══ Exercise data ══

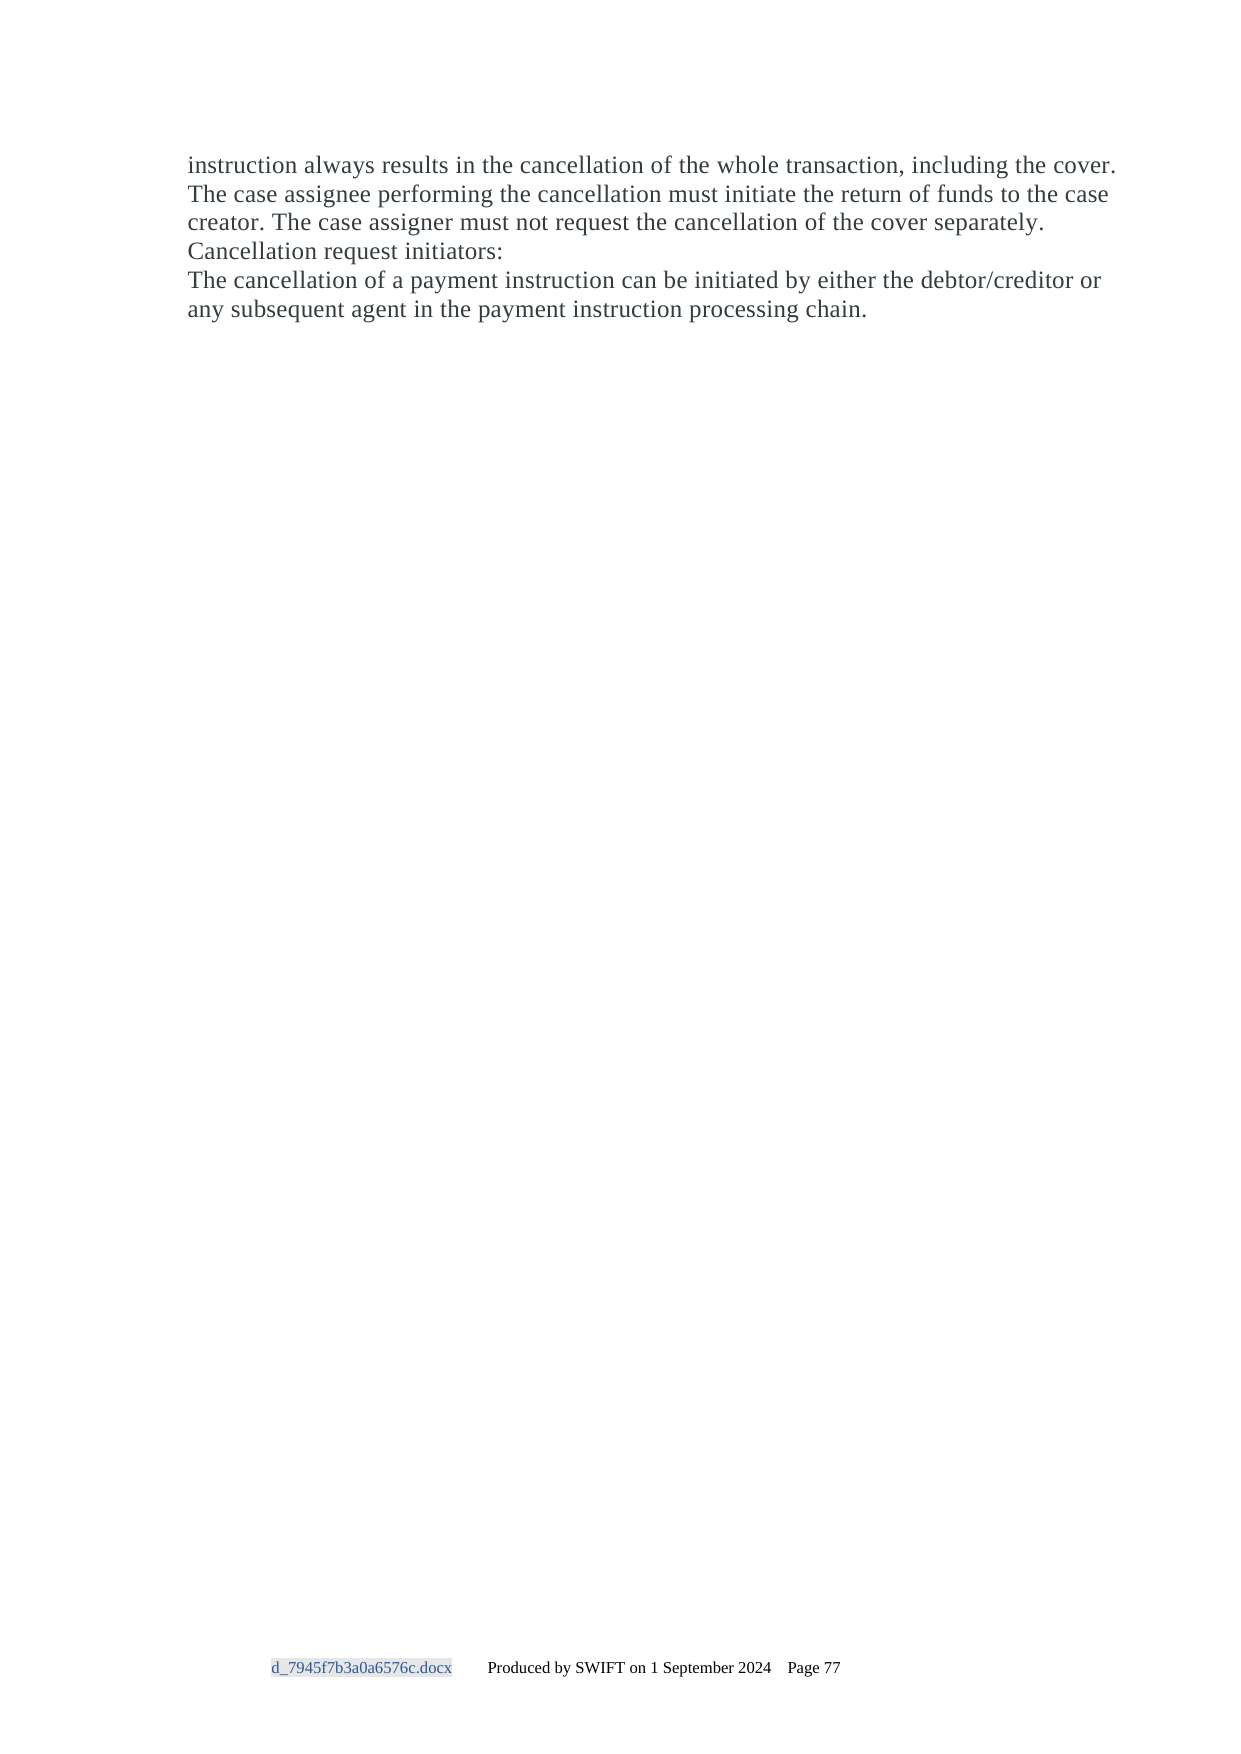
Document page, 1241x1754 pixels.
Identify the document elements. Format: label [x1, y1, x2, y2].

═══
══ Exercise data ══

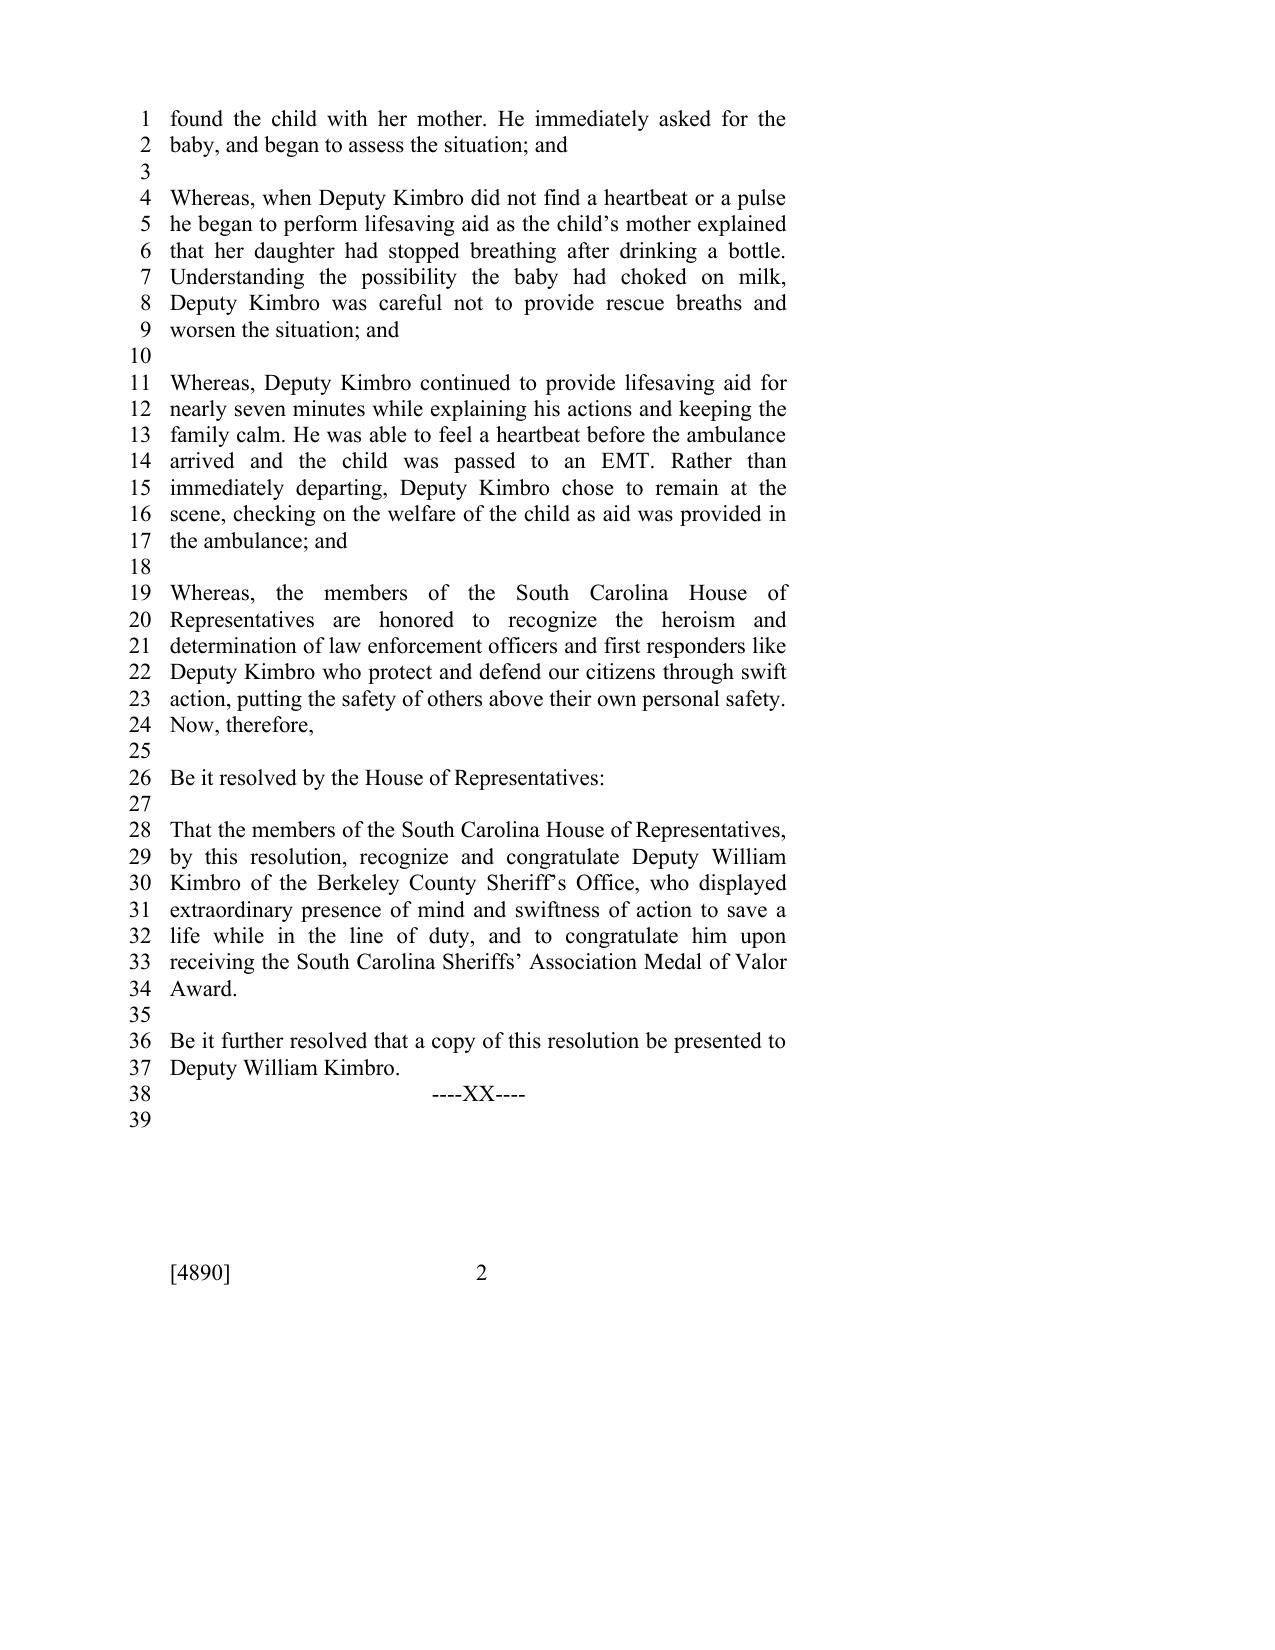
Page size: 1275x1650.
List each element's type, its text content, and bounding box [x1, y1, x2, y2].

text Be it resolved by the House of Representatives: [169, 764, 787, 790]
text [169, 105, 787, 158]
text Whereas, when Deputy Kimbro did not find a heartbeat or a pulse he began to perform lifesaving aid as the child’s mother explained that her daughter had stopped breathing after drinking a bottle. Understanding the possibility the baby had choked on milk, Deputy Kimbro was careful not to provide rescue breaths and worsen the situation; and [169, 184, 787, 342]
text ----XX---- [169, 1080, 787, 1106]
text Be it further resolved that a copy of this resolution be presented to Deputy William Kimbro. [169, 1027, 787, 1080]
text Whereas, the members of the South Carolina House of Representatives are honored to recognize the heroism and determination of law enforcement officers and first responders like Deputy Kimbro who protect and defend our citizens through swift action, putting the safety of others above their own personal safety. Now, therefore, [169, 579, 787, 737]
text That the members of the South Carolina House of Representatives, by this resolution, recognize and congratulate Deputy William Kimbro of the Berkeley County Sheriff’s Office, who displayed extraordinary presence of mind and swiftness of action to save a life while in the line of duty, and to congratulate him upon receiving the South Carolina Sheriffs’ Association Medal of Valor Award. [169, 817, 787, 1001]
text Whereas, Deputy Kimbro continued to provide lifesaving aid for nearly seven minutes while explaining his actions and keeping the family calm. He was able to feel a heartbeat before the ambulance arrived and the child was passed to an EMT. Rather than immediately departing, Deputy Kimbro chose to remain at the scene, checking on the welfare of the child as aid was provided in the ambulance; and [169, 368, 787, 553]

═══
══ Exercise data ══

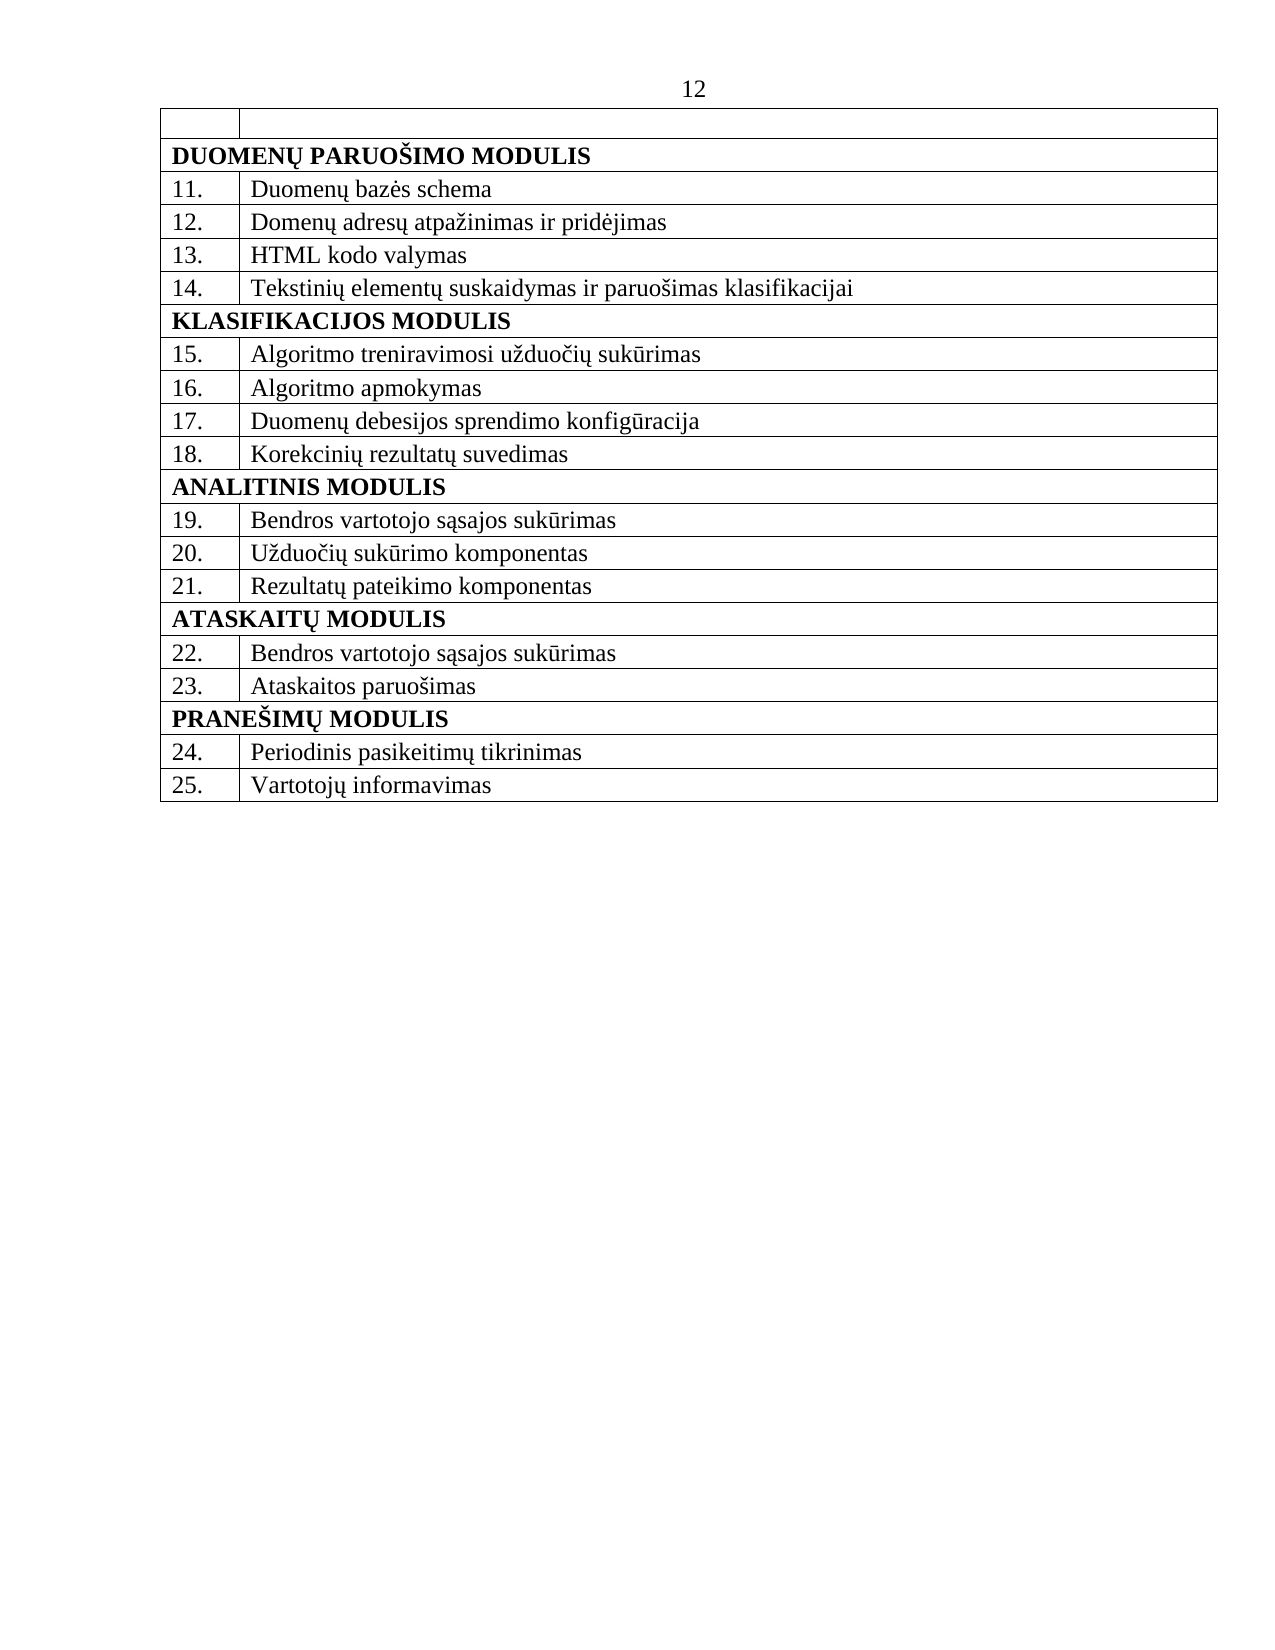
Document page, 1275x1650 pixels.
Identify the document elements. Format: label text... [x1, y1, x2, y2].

═══

Assignment:
Your answer should be the exact lines above from the one with "Document page, 1241x1754 pixels." through the one with "Identify the document elements. Format: label [x1, y1, x2, y2].", both included, and nothing besides.

Written response:
Document page, 1241x1754 pixels.
Identify the document elements. Format: label [x1, y1, x2, y2].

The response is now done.